TASK GOAL: Reproduce the records verbatim from their first line down to and including the line containing "Time read: **4:26**". Output only those lines.

[Begin]

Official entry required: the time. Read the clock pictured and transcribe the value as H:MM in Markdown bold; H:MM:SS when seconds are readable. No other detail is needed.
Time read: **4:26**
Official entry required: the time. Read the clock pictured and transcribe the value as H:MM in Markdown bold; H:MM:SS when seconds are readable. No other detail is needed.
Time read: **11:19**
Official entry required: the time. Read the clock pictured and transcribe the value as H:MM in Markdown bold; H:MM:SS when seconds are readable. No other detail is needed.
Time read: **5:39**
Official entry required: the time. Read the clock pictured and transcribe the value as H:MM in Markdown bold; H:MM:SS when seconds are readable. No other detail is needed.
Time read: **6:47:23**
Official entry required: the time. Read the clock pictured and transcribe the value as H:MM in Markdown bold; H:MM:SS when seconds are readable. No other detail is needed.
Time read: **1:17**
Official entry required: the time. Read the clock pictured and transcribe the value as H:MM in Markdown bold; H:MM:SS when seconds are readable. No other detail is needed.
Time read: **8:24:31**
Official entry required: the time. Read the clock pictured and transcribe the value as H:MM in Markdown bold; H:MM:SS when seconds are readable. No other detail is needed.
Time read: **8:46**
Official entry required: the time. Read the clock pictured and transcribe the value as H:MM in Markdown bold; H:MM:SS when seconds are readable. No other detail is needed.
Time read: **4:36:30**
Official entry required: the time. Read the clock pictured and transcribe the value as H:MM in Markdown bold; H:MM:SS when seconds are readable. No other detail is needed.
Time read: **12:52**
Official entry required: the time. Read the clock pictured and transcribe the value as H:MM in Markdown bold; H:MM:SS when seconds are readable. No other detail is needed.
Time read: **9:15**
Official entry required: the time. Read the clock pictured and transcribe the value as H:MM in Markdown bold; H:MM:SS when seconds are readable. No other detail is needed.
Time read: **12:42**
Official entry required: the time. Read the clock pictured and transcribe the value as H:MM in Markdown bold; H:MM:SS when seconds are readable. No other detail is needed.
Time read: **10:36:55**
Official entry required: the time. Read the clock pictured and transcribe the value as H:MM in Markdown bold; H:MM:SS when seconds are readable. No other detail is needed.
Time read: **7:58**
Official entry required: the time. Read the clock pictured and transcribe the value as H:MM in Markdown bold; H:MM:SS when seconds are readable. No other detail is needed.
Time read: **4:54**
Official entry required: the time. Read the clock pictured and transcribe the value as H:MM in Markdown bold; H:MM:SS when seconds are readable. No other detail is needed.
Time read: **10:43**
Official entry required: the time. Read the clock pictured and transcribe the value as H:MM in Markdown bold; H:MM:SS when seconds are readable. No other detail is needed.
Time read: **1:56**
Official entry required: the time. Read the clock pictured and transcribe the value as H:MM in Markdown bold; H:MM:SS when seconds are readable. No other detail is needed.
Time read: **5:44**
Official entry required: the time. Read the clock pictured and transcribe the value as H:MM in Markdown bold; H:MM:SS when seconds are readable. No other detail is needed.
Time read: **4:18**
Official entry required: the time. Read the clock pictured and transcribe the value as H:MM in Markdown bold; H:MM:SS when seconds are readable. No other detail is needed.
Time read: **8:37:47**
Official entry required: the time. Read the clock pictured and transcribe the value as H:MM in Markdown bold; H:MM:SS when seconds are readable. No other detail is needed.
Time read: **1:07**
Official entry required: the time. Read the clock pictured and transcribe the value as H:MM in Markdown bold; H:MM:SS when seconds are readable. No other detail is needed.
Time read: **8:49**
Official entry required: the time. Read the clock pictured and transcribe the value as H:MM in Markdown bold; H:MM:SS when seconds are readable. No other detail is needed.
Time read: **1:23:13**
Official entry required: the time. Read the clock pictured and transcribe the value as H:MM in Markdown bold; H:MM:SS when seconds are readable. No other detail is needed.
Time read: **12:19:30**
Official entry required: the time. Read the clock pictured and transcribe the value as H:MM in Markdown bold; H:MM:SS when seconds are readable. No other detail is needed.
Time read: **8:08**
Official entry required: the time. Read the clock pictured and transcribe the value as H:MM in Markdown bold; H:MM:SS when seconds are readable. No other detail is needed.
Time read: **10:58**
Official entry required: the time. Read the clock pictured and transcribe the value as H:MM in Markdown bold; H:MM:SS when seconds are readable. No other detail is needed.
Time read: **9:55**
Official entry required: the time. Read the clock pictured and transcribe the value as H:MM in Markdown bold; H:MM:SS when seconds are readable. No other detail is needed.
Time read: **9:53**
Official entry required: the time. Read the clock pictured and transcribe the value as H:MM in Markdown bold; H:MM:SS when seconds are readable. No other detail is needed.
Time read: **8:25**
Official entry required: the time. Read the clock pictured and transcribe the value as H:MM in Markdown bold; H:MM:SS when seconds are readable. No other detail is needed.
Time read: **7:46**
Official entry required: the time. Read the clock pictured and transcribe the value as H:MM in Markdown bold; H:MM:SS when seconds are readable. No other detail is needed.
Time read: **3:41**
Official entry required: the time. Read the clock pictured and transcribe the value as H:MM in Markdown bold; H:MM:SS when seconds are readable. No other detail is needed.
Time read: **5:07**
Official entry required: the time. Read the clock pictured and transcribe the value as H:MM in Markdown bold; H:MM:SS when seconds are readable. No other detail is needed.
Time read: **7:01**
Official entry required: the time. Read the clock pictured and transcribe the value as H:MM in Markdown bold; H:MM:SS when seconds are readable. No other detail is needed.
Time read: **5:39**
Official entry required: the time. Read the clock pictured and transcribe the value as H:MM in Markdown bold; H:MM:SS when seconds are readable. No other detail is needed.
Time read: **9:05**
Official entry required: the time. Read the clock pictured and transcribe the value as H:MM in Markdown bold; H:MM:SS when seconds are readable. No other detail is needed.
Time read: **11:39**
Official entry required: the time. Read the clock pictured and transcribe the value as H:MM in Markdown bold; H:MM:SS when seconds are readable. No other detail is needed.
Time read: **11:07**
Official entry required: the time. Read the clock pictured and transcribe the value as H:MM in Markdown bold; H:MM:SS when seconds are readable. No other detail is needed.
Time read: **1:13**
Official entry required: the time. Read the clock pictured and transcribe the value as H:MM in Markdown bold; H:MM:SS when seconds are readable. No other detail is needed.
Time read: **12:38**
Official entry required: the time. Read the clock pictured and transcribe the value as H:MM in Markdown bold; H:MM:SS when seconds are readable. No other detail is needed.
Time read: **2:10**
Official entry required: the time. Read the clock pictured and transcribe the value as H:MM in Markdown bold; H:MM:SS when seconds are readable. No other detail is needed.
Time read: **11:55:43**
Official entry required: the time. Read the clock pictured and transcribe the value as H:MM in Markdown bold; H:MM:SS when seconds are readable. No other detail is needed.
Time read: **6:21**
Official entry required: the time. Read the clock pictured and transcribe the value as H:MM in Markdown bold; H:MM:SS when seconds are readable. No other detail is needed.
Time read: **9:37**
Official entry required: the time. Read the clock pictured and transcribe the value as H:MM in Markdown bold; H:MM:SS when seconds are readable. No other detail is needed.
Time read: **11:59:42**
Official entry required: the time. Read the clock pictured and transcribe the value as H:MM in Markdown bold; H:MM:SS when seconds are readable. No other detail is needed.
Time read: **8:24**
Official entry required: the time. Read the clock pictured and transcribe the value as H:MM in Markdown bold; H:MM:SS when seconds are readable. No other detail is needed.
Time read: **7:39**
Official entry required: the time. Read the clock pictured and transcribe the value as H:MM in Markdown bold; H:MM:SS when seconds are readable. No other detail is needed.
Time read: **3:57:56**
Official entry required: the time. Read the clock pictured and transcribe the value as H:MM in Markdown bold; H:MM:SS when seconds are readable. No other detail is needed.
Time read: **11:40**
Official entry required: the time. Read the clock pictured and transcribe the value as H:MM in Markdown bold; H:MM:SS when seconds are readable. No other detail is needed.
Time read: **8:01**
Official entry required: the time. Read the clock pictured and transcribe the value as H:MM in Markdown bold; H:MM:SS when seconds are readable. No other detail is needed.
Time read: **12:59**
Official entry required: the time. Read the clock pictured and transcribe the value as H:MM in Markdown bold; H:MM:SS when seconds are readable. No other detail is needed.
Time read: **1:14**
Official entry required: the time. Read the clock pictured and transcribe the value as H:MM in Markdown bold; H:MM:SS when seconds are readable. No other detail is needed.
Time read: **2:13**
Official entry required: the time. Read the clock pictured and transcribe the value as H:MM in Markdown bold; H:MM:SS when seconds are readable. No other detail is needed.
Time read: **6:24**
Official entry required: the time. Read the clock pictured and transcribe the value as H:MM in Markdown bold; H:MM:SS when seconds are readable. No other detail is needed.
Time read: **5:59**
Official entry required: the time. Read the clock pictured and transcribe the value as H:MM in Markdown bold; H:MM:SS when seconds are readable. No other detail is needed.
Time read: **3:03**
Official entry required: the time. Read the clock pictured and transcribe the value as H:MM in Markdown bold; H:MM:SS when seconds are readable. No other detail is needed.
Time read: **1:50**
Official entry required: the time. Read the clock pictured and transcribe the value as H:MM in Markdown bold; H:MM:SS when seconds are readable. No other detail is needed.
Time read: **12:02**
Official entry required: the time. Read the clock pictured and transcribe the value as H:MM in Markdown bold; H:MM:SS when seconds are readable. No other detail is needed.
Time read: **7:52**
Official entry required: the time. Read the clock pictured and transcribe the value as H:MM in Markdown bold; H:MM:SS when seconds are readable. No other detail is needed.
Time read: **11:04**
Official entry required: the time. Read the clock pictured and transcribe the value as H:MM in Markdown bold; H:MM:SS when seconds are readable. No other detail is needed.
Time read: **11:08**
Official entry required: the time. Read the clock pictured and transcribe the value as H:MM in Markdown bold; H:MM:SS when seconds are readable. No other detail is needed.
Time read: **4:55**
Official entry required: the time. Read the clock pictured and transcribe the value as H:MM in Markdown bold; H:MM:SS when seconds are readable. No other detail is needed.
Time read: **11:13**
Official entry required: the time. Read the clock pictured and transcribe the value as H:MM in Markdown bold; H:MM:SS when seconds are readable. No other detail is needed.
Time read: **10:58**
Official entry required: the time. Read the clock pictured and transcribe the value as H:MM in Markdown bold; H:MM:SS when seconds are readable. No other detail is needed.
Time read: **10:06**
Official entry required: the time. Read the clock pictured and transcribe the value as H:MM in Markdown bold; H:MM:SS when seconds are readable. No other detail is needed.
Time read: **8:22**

[End]

CORRECT ANSWER:
Official entry required: the time. Read the clock pictured and transcribe the value as H:MM in Markdown bold; H:MM:SS when seconds are readable. No other detail is needed.
Time read: **4:26**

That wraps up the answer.